===== Given text
I don’t know when I initially heard of RFK Jr., but I remember when his name first came up in the Trump years: in early 2017, as Trump was recruiting the all-star cast who would staff his new administration and RFK was invited to chair a vaccine safety panel.
I found him again in 2021, as I reported on anti-vaxxers in upstate New York. The group I looked at had raised money for a few organizations, among them Children’s Health Defense, the anti-vax advocacy organization that RFK now leads. But by this time RFK was well known, as his profile grew substantially during the pandemic, building the notoriety he’s now trading on in his run for president.
People seem, in some corners, surprised about the attention his campaign has been able to attract—from celebrities, one-time liberal Democrats, and an unsettling number of right-wing tech oligarchs, among others—which puts his theoretical support in the Democratic primary at 20% in some polls. I’m not. From the cynical campaign launch in Boston (a city he apparently has no connection with besides his last name) I’ve felt that RFK quite neatly fits this moment, that in his celebrity, dumbed-down conspiratorial view of the world, beliefs around vaccines, basic conservatism, and fundamentally shallow arrogance he reflects a deep strain in contemporary America.
==========
__Questions on the material__:
1. In the piece on RFK Jr., which organization does RFK now lead?
2. Set down a passage from the piece on RFK Jr., starting at the words "People seem, in" and stopping after "in contemporary America.".
3. Resume the piece on RFK Jr., picking up right after its last sentence.
===== Given entries
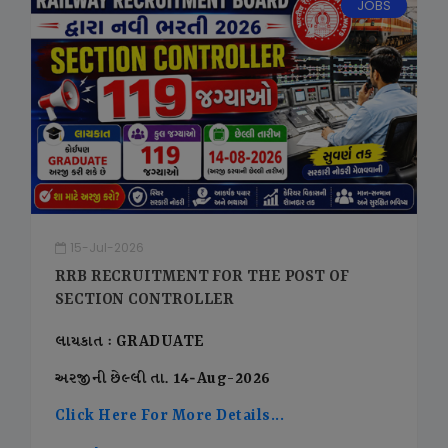
JOBS
15-Jul-2026
RRB RECRUITMENT FOR THE POST OF
SECTION CONTROLLER
લાયકાત : GRADUATE
અરજીની છેલ્લી તા. 14-Aug-2026
Click Here For More Details...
==========
__Expected results__:
1. Children’s Health Defense, an anti-vax advocacy organization.

2.
People seem, in some corners, surprised about the attention his campaign has been able to attract—from celebrities, one-time liberal Democrats, and an unsettling number of right-wing tech oligarchs, among others—which puts his theoretical support in the Democratic primary at 20% in some polls. I’m not. From the cynical campaign launch in Boston (a city he apparently has no connection with besides his last name) I’ve felt that RFK quite neatly fits this moment, that in his celebrity, dumbed-down conspiratorial view of the world, beliefs around vaccines, basic conservatism, and fundamentally shallow arrogance he reflects a deep strain in contemporary America.

3.
That conservatism is key: it’s striking how quickly his candidacy, which putatively began as a liberal challenge to Biden, has morphed into one component of a broader right-wing project—sort of an inverted version of his uncle Ted Kennedy’s challenge to Jimmy Carter in 1980.
RFK Jr. is now making the rounds on more or less the right-wing circuit, speaking to pro-business groups in Vermont, holding unhinged conversations with Joe Rogan, narrowly backing out (due to a “scheduling change”) of far-right group Moms For Liberty’s national summit in Philadelphia, making the ritual pilgrimage to the Mexican border, taking a hard pro-Israel position, and refusing to rule out voting for a Republican.
Like others in this ideologically fuzzy and so-called contrarian space, Kennedy’s vaguely “left” positions—on, say, “the environment” (and there he’s pretty checkered, to put it mildly)—give him just barely enough cover to insist on liberal bona fides while fundamentally putting forth a right-wing vision.
RFK’s campaign manager may be Dennis Kucinich (who’s had his own fall from grace in recent years) but as far as unlikely Democratic candidates go, he reminds me more of Tulsi Gabbard, another candidate who embodies an unarticulated third-positionist politics, more or less catering to MAGA-friendly voters convinced they’re too enlightened for unadulterated Trumpism.
While RFK obviously has little chance of getting anywhere in the primary (though after Trump, perhaps we shouldn’t be too confident, and some future public role for him is definitely possible), and while I think it’s true that his personal arrogance and famous name mostly account for his being in this race, we shouldn’t mistake his weirdness and limited electoral prospects for harmlessness. RFK Jr. may be running a vanity campaign, but he’s doing it as a right-winger, and like Trump or DeSantis, from his own specific niche, he is propelling an extremely noxious politics in this country.